*Text extract:*
# # # #

Cryptocurrency is especially attractive to perpetrators due to its anonymity, liquidity, and the fact that transactions are largely irreversible, unlike bank transfers, which can often be frozen or traced. Moreover, public visibility on social media, blockchain transparency, and high media exposure make crypto holders perceived to be wealthy, easy to identify, and monitor, especially when they publicize wealth or participate in crypto events. C-suite executives with significant crypto holdings may be increasingly targeted because of the absence of protection measures, particularly in start-up or consultancy environments that lack formal physical security protocols. Unlike senior figures in legacy financial institutions, founders of cryptocurrency firms may operate without access control, personal protection, or adequate risk management procedures, which increases their security vulnerability. Furthermore, individual investors or mid-level professionals working in the crypto sector, like wallet engineers, infrastructure developers, and crypto custody personnel, like over-the-counter (OTC) traders and brokers, have also become targets of physical threats. Moreover, the growing value and consequent ownership of cryptocurrencies, from 18 million in 2018 to over 560 million in 2024, partly increases the number of individuals who face the risk of being targeted.

# # # #

*Problems and tasks:*
(1) According to the text on threats to cryptocurrency holders, why are founders of cryptocurrency firms more vulnerable than senior figures at legacy financial institutions? Answer in one to three sentences.
(2) Please carry on the text on threats to cryptocurrency holders, starting after its last sentence.

Collection entries:
# # # #

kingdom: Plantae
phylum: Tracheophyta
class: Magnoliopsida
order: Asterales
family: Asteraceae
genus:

# # # #

*Solved tasks:*
(1) Unlike senior figures at legacy financial institutions, founders of cryptocurrency firms may operate without access control, personal protection, or adequate risk management procedures. That lack of protection increases their security vulnerability.

(2)
Criminals adopt standard abduction tactics enabled by online exposure, behavioral profiling
Several recent incidents reveal a consistent operational pattern among criminals seeking to extort cryptocurrency through physical coercion targeting those involved in the crypto industry. While specific tactics may vary by context, the overarching logic is similar. Identify a high-value target, isolate them or someone close to them, and subject them to psychological or physical threats until access to digital assets is obtained. The most common tactics involve the combination of the following strategies.
The first stage typically involves surveillance and social profiling. While not exclusively, often times rather than relying on sophisticated cyber intrusions and hacking, criminals start with passive reconnaissance, leveraging what the target has already made public. For instance, social media platforms, as well as blockchain explorers and footage from crypto-related events, provide exploitable information. Criminals may rely on an individual’s online presence or visibility at crypto conferences and events, where financial success is either implied or openly showcased, to select and pursue victims without significant security via social engineering techniques. Open-Source Intelligence (OSINT) tools and dark web brokers are used to gather additional information, including map daily routines, identify vulnerable family members, and pinpoint low-security timeframes such as solo travel or personal out-of-home activities. In several cases, criminals reconstructed entire behavioral patterns based on digital footprints alone, underscoring how visible success in crypto can quickly become a liability.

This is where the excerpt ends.